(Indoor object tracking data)
##############################

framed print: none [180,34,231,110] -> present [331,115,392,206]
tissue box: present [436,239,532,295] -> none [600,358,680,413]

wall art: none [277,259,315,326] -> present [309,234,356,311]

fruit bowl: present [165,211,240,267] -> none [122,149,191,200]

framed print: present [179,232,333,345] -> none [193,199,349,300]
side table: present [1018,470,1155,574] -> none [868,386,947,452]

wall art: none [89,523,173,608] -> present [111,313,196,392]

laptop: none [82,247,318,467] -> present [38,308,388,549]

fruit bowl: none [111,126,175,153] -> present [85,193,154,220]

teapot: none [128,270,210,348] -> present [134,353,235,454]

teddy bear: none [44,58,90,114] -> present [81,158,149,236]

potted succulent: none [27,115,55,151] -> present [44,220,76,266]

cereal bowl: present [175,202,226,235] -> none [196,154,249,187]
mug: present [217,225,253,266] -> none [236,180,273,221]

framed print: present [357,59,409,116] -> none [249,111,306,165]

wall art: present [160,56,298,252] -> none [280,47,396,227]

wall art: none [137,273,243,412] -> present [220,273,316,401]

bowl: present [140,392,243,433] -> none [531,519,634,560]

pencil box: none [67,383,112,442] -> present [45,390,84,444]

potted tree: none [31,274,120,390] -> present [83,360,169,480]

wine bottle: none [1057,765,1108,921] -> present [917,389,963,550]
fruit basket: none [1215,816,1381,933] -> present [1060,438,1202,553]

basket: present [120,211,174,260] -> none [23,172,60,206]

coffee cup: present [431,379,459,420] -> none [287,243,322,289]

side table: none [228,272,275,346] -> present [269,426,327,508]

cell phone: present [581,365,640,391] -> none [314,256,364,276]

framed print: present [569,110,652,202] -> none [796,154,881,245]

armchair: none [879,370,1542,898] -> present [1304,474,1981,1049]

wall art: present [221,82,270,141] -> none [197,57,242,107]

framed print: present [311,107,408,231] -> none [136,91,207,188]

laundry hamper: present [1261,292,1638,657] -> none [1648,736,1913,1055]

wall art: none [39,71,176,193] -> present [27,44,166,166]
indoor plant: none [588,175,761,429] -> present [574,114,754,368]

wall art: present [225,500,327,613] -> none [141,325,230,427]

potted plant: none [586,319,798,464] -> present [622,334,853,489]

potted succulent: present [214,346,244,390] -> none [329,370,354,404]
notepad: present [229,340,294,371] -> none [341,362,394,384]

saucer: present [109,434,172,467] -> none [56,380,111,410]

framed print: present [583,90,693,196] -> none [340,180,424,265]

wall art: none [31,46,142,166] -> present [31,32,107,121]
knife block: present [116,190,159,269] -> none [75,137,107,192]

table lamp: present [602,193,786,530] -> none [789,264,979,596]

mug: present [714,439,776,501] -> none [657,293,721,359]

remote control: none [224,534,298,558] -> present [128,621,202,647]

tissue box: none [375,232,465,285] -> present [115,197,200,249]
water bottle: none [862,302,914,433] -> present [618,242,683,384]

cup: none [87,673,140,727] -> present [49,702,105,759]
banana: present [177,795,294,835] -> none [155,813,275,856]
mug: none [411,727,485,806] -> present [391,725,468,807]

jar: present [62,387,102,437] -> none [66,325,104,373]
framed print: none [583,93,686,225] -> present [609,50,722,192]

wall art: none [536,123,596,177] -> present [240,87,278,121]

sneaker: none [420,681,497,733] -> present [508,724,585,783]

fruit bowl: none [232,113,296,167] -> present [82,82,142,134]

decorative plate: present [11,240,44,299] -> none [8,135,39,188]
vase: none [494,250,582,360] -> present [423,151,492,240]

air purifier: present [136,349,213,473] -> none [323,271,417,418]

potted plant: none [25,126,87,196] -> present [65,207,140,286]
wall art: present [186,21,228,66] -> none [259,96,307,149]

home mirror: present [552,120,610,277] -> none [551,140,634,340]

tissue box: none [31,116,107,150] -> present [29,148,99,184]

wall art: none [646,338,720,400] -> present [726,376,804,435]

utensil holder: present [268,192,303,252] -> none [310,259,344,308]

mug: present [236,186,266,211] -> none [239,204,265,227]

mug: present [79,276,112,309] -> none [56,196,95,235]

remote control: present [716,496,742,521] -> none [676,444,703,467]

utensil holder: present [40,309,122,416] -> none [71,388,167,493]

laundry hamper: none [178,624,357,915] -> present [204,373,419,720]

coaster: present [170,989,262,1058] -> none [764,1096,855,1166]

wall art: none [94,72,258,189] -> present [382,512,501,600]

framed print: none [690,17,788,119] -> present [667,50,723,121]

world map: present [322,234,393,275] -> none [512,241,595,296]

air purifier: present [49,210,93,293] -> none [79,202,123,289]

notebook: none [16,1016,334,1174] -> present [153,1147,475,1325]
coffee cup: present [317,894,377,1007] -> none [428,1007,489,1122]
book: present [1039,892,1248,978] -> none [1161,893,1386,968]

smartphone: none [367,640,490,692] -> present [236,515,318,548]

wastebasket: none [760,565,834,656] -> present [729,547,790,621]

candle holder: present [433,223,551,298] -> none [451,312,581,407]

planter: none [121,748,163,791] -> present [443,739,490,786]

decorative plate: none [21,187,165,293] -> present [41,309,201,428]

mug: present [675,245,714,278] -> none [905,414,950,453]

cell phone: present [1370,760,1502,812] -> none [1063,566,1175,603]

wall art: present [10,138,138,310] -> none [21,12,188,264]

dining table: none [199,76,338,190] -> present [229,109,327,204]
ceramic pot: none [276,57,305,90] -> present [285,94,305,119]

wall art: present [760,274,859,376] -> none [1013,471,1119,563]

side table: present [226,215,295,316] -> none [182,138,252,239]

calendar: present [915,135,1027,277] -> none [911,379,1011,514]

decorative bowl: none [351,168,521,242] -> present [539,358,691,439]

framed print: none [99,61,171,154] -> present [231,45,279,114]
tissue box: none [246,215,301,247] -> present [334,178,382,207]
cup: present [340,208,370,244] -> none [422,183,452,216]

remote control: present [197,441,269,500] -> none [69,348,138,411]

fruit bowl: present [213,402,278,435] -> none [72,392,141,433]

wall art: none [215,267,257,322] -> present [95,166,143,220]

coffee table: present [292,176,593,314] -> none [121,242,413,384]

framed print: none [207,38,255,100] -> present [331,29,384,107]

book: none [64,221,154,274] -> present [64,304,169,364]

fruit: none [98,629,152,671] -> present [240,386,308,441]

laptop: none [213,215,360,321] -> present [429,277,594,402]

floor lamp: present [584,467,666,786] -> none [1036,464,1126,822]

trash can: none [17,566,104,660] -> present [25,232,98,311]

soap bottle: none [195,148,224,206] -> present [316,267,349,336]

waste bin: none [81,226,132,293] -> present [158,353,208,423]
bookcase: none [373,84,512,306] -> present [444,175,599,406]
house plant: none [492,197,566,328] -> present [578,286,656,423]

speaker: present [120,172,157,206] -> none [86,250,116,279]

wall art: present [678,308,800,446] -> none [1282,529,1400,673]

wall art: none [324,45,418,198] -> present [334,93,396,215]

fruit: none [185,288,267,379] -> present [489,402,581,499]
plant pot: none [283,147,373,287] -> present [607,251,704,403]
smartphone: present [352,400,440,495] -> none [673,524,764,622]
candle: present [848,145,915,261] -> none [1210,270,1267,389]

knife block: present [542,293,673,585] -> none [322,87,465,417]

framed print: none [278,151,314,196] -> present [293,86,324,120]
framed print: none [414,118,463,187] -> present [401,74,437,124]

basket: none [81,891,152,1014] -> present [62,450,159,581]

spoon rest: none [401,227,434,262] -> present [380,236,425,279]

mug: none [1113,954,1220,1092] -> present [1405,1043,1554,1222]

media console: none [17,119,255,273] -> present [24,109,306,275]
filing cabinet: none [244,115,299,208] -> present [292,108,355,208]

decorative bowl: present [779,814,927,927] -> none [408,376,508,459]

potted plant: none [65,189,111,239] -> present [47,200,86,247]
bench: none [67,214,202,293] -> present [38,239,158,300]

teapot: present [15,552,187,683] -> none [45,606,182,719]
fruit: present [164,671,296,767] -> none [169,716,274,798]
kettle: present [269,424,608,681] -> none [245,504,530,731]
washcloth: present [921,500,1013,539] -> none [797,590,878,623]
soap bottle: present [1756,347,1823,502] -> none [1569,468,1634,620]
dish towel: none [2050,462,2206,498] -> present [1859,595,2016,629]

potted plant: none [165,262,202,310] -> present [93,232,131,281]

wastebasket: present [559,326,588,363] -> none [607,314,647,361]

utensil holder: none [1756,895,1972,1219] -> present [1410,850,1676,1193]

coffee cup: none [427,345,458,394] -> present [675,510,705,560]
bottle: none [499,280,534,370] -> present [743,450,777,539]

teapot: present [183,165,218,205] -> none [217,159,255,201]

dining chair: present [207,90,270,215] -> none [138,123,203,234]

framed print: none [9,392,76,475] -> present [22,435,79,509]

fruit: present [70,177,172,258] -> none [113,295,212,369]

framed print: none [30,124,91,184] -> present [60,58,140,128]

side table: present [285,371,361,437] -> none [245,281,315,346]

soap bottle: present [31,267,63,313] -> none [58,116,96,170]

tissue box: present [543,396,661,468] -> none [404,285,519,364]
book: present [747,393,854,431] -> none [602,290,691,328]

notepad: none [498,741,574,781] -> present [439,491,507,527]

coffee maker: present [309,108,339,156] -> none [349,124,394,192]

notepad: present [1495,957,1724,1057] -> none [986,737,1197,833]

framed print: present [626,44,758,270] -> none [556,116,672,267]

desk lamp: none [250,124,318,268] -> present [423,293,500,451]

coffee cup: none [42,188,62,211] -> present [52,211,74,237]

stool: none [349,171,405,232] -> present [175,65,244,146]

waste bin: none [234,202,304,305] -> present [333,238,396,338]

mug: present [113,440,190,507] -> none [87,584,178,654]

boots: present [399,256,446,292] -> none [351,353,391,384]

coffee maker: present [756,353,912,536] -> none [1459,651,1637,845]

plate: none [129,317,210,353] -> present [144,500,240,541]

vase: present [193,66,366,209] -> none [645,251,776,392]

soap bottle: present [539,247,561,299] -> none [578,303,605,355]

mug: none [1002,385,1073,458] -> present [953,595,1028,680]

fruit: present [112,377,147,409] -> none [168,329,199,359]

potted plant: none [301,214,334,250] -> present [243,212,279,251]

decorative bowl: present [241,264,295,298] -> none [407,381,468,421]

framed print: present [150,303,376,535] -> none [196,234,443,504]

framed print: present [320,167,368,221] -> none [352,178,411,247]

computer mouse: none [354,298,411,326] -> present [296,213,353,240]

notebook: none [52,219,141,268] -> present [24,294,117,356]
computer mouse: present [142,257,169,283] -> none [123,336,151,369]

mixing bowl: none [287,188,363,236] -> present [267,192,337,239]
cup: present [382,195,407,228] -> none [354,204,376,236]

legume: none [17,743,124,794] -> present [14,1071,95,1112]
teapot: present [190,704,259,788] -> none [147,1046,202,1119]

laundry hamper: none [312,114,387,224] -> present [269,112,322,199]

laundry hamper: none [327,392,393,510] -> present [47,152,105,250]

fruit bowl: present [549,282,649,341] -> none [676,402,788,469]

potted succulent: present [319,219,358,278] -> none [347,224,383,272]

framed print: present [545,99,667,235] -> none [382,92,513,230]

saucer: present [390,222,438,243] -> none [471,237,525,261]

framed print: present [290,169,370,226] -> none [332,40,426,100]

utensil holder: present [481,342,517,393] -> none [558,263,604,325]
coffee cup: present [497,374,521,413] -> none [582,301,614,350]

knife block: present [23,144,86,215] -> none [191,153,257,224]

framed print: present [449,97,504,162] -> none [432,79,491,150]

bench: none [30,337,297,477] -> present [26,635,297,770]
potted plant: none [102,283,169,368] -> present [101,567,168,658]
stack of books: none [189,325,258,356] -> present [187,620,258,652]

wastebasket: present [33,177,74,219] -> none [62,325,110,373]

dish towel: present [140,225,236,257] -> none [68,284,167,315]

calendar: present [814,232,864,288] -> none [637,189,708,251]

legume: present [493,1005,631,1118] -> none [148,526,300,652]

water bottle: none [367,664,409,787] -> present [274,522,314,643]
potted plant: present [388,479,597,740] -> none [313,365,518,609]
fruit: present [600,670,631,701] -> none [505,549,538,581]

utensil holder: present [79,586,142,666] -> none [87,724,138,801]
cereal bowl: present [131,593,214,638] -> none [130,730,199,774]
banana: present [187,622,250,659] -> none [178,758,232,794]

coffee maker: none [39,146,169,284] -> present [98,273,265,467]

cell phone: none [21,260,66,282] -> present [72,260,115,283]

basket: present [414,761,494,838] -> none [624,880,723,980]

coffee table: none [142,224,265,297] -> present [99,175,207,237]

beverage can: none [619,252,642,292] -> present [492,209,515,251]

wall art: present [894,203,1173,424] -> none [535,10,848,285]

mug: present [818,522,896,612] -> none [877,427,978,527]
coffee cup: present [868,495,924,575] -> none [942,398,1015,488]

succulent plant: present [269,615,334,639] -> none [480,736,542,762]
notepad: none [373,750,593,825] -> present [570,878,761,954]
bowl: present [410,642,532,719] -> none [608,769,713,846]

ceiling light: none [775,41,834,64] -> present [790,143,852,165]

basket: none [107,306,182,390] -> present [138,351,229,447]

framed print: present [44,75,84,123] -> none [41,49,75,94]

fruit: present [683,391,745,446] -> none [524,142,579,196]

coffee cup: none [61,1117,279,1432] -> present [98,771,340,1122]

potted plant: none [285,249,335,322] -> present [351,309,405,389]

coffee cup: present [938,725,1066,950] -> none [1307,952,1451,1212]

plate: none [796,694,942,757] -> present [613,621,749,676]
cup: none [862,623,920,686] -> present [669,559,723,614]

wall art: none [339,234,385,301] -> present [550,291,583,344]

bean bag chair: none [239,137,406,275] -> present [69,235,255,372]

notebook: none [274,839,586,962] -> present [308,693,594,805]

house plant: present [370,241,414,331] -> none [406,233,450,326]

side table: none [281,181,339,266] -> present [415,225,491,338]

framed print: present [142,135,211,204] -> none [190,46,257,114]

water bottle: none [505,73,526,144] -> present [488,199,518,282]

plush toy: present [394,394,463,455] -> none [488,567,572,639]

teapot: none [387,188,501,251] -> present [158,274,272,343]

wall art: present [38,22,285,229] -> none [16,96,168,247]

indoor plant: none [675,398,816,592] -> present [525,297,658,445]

##############################

[TASK REQUIREMENTS] Each line above that contains the word "teapot" should be returned.

[RESPONSE FOR THIS EXERCISE]
teapot: none [128,270,210,348] -> present [134,353,235,454]
teapot: present [15,552,187,683] -> none [45,606,182,719]
teapot: present [183,165,218,205] -> none [217,159,255,201]
teapot: present [190,704,259,788] -> none [147,1046,202,1119]
teapot: none [387,188,501,251] -> present [158,274,272,343]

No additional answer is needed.